▶ Problem requirements: Put the text of the rows into a JSON list of strings, one string per line, from the start of the rows through the line containing "abide by all", inclusive. Leave out blank lines and the pictures.

▶ Recorded data:
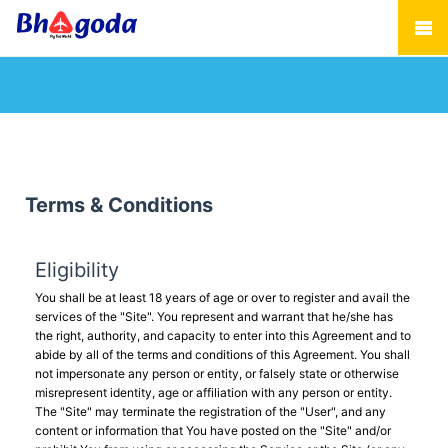
Terms & Conditions
Eligibility
You shall be at least 18 years of age or over to register and avail the
services of the "Site". You represent and warrant that he/she has
the right, authority, and capacity to enter into this Agreement and to
abide by all of the terms and conditions of this Agreement. You shall
not impersonate any person or entity, or falsely state or otherwise
misrepresent identity, age or affiliation with any person or entity.
The "Site" may terminate the registration of the "User", and any
content or information that You have posted on the "Site" and/or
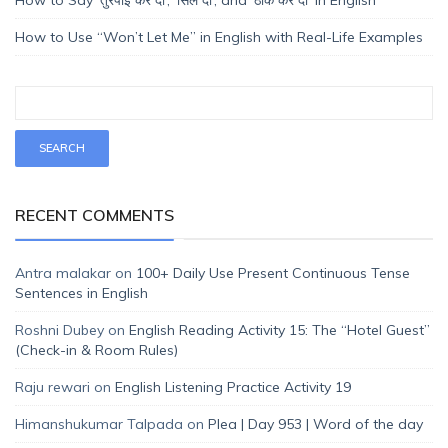
How to Use “Won’t Let Me” in English with Real-Life Examples
RECENT COMMENTS
Antra malakar
on
100+ Daily Use Present Continuous Tense
Sentences in English
Roshni Dubey
on
English Reading Activity 15: The “Hotel Guest”
(Check-in & Room Rules)
Raju rewari
on
English Listening Practice Activity 19
Himanshukumar Talpada
on
Plea | Day 953 | Word of the day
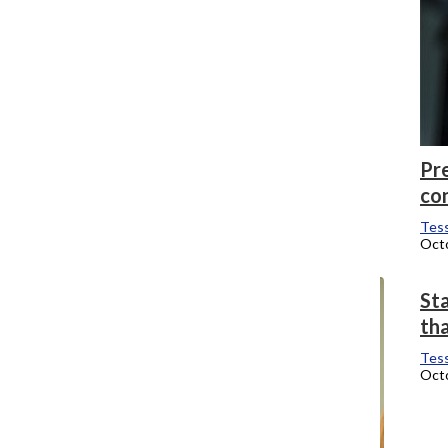
Pr
co
Tess
Octo
Sta
th
Tess
Octo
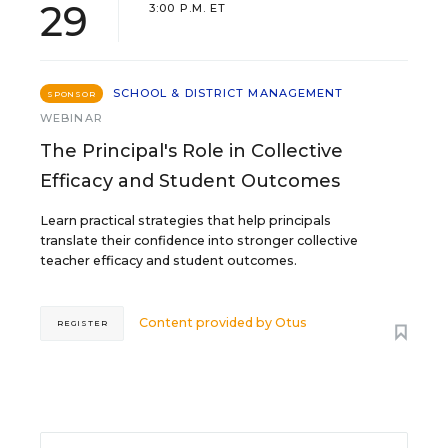
29
3:00 P.M. ET
SCHOOL & DISTRICT MANAGEMENT
SPONSOR
WEBINAR
The Principal's Role in Collective
Efficacy and Student Outcomes
Learn practical strategies that help principals
translate their confidence into stronger collective
teacher efficacy and student outcomes.
Content provided by
Otus
REGISTER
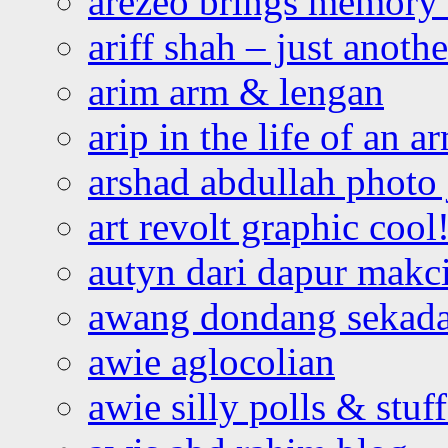
arezeo brings memory t
ariff shah – just anoth
arim arm & lengan
arip in the life of an a
arshad abdullah photo
art revolt graphic cool
autyn dari dapur mak
awang dondang sekada
awie aglocolian
awie silly polls & stuff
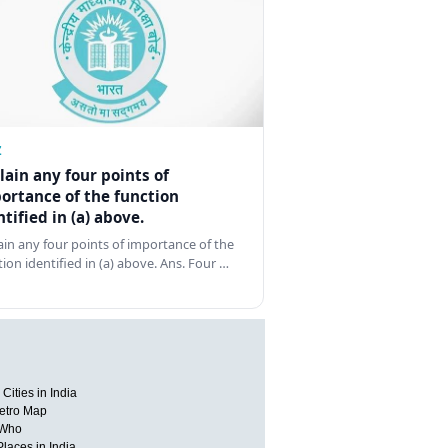
Z
lain any four points of
ortance of the function
ntified in (a) above.
ain any four points of importance of the
tion identified in (a) above. Ans. Four …
Cities in India
etro Map
 Who
Places in India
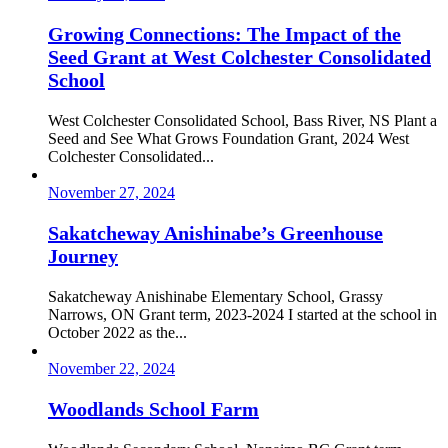
Growing Connections: The Impact of the
Seed Grant at West Colchester Consolidated
School
West Colchester Consolidated School, Bass River, NS Plant a
Seed and See What Grows Foundation Grant, 2024 West
Colchester Consolidated...
November 27, 2024
Sakatcheway Anishinabe’s Greenhouse
Journey
Sakatcheway Anishinabe Elementary School, Grassy
Narrows, ON Grant term, 2023-2024 I started at the school in
October 2022 as the...
November 22, 2024
Woodlands School Farm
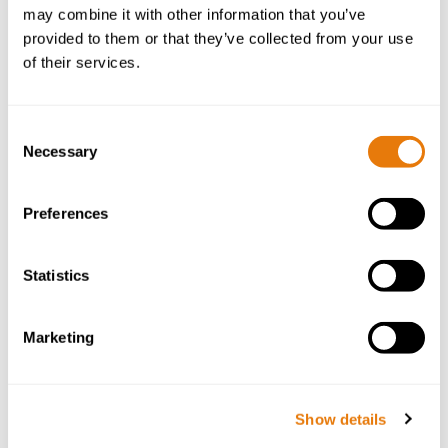
Get in Touch
may combine it with other information that you’ve
provided to them or that they’ve collected from your use
First Name
*
of their services.
Consent
Necessary
Selection
Surname
*
Preferences
Statistics
Email
*
Marketing
Phone
*
Show details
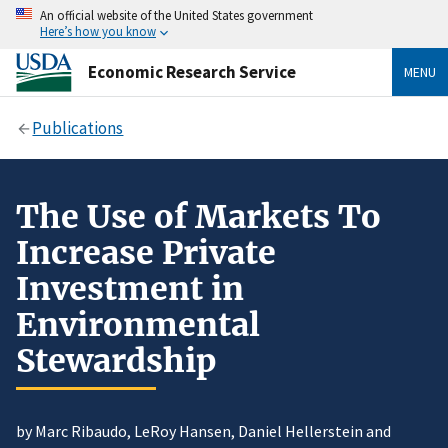
An official website of the United States government
Here’s how you know
Economic Research Service
MENU
Publications
The Use of Markets To
Increase Private
Investment in
Environmental
Stewardship
by Marc Ribaudo, LeRoy Hansen, Daniel Hellerstein and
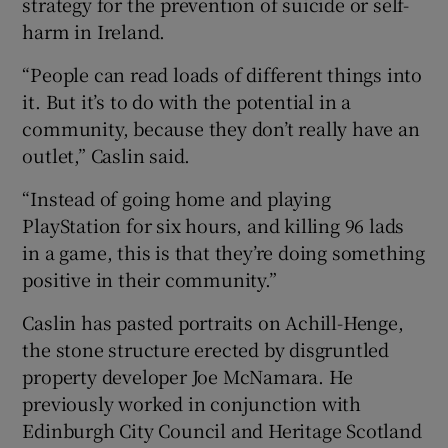
strategy for the prevention of suicide or self-
harm in Ireland.
“People can read loads of different things into
it. But it’s to do with the potential in a
community, because they don’t really have an
outlet,” Caslin said.
“Instead of going home and playing
PlayStation for six hours, and killing 96 lads
in a game, this is that they’re doing something
positive in their community.”
Caslin has pasted portraits on Achill-Henge,
the stone structure erected by disgruntled
property developer Joe McNamara. He
previously worked in conjunction with
Edinburgh City Council and Heritage Scotland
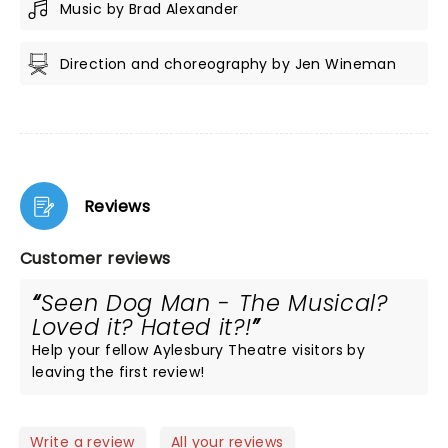
Music by Brad Alexander
Direction and choreography by Jen Wineman
Reviews
Customer reviews
Seen Dog Man - The Musical?
Loved it? Hated it?!
Help your fellow Aylesbury Theatre visitors by
leaving the first review!
Write a review
All your reviews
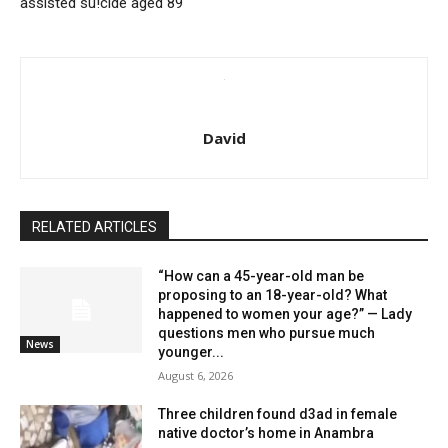
assisted su!cide aged 89
David
RELATED ARTICLES
“How can a 45-year-old man be
proposing to an 18-year-old? What
happened to women your age?” — Lady
questions men who pursue much
News
younger...
August 6, 2026
Three children found d3ad in female
native doctor’s home in Anambra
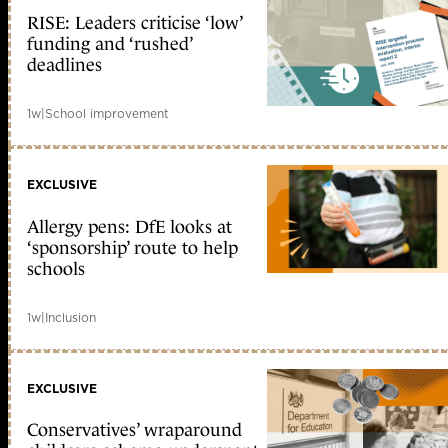
RISE: Leaders criticise ‘low’
funding and ‘rushed’
deadlines
1w
|
School improvement
EXCLUSIVE
Allergy pens: DfE looks at
‘sponsorship’ route to help
schools
1w
|
Inclusion
EXCLUSIVE
Conservatives’ wraparound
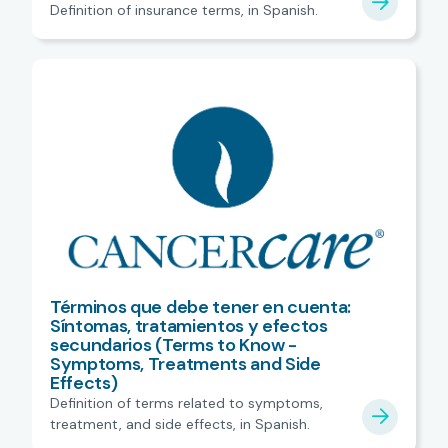
Definition of insurance terms, in Spanish.
Términos que debe tener en cuenta:
Síntomas, tratamientos y efectos
secundarios (Terms to Know -
Symptoms, Treatments and Side
Effects)
Definition of terms related to symptoms,
treatment, and side effects, in Spanish.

▶ Exercise response:
[
  "Terms & Conditions",
  "Eligibility",
  "You shall be at least 18 years of age or over to register and avail the",
  "services of the \"Site\". You represent and warrant that he/she has",
  "the right, authority, and capacity to enter into this Agreement and to",
  "abide by all of the terms and conditions of this Agreement. You shall"
]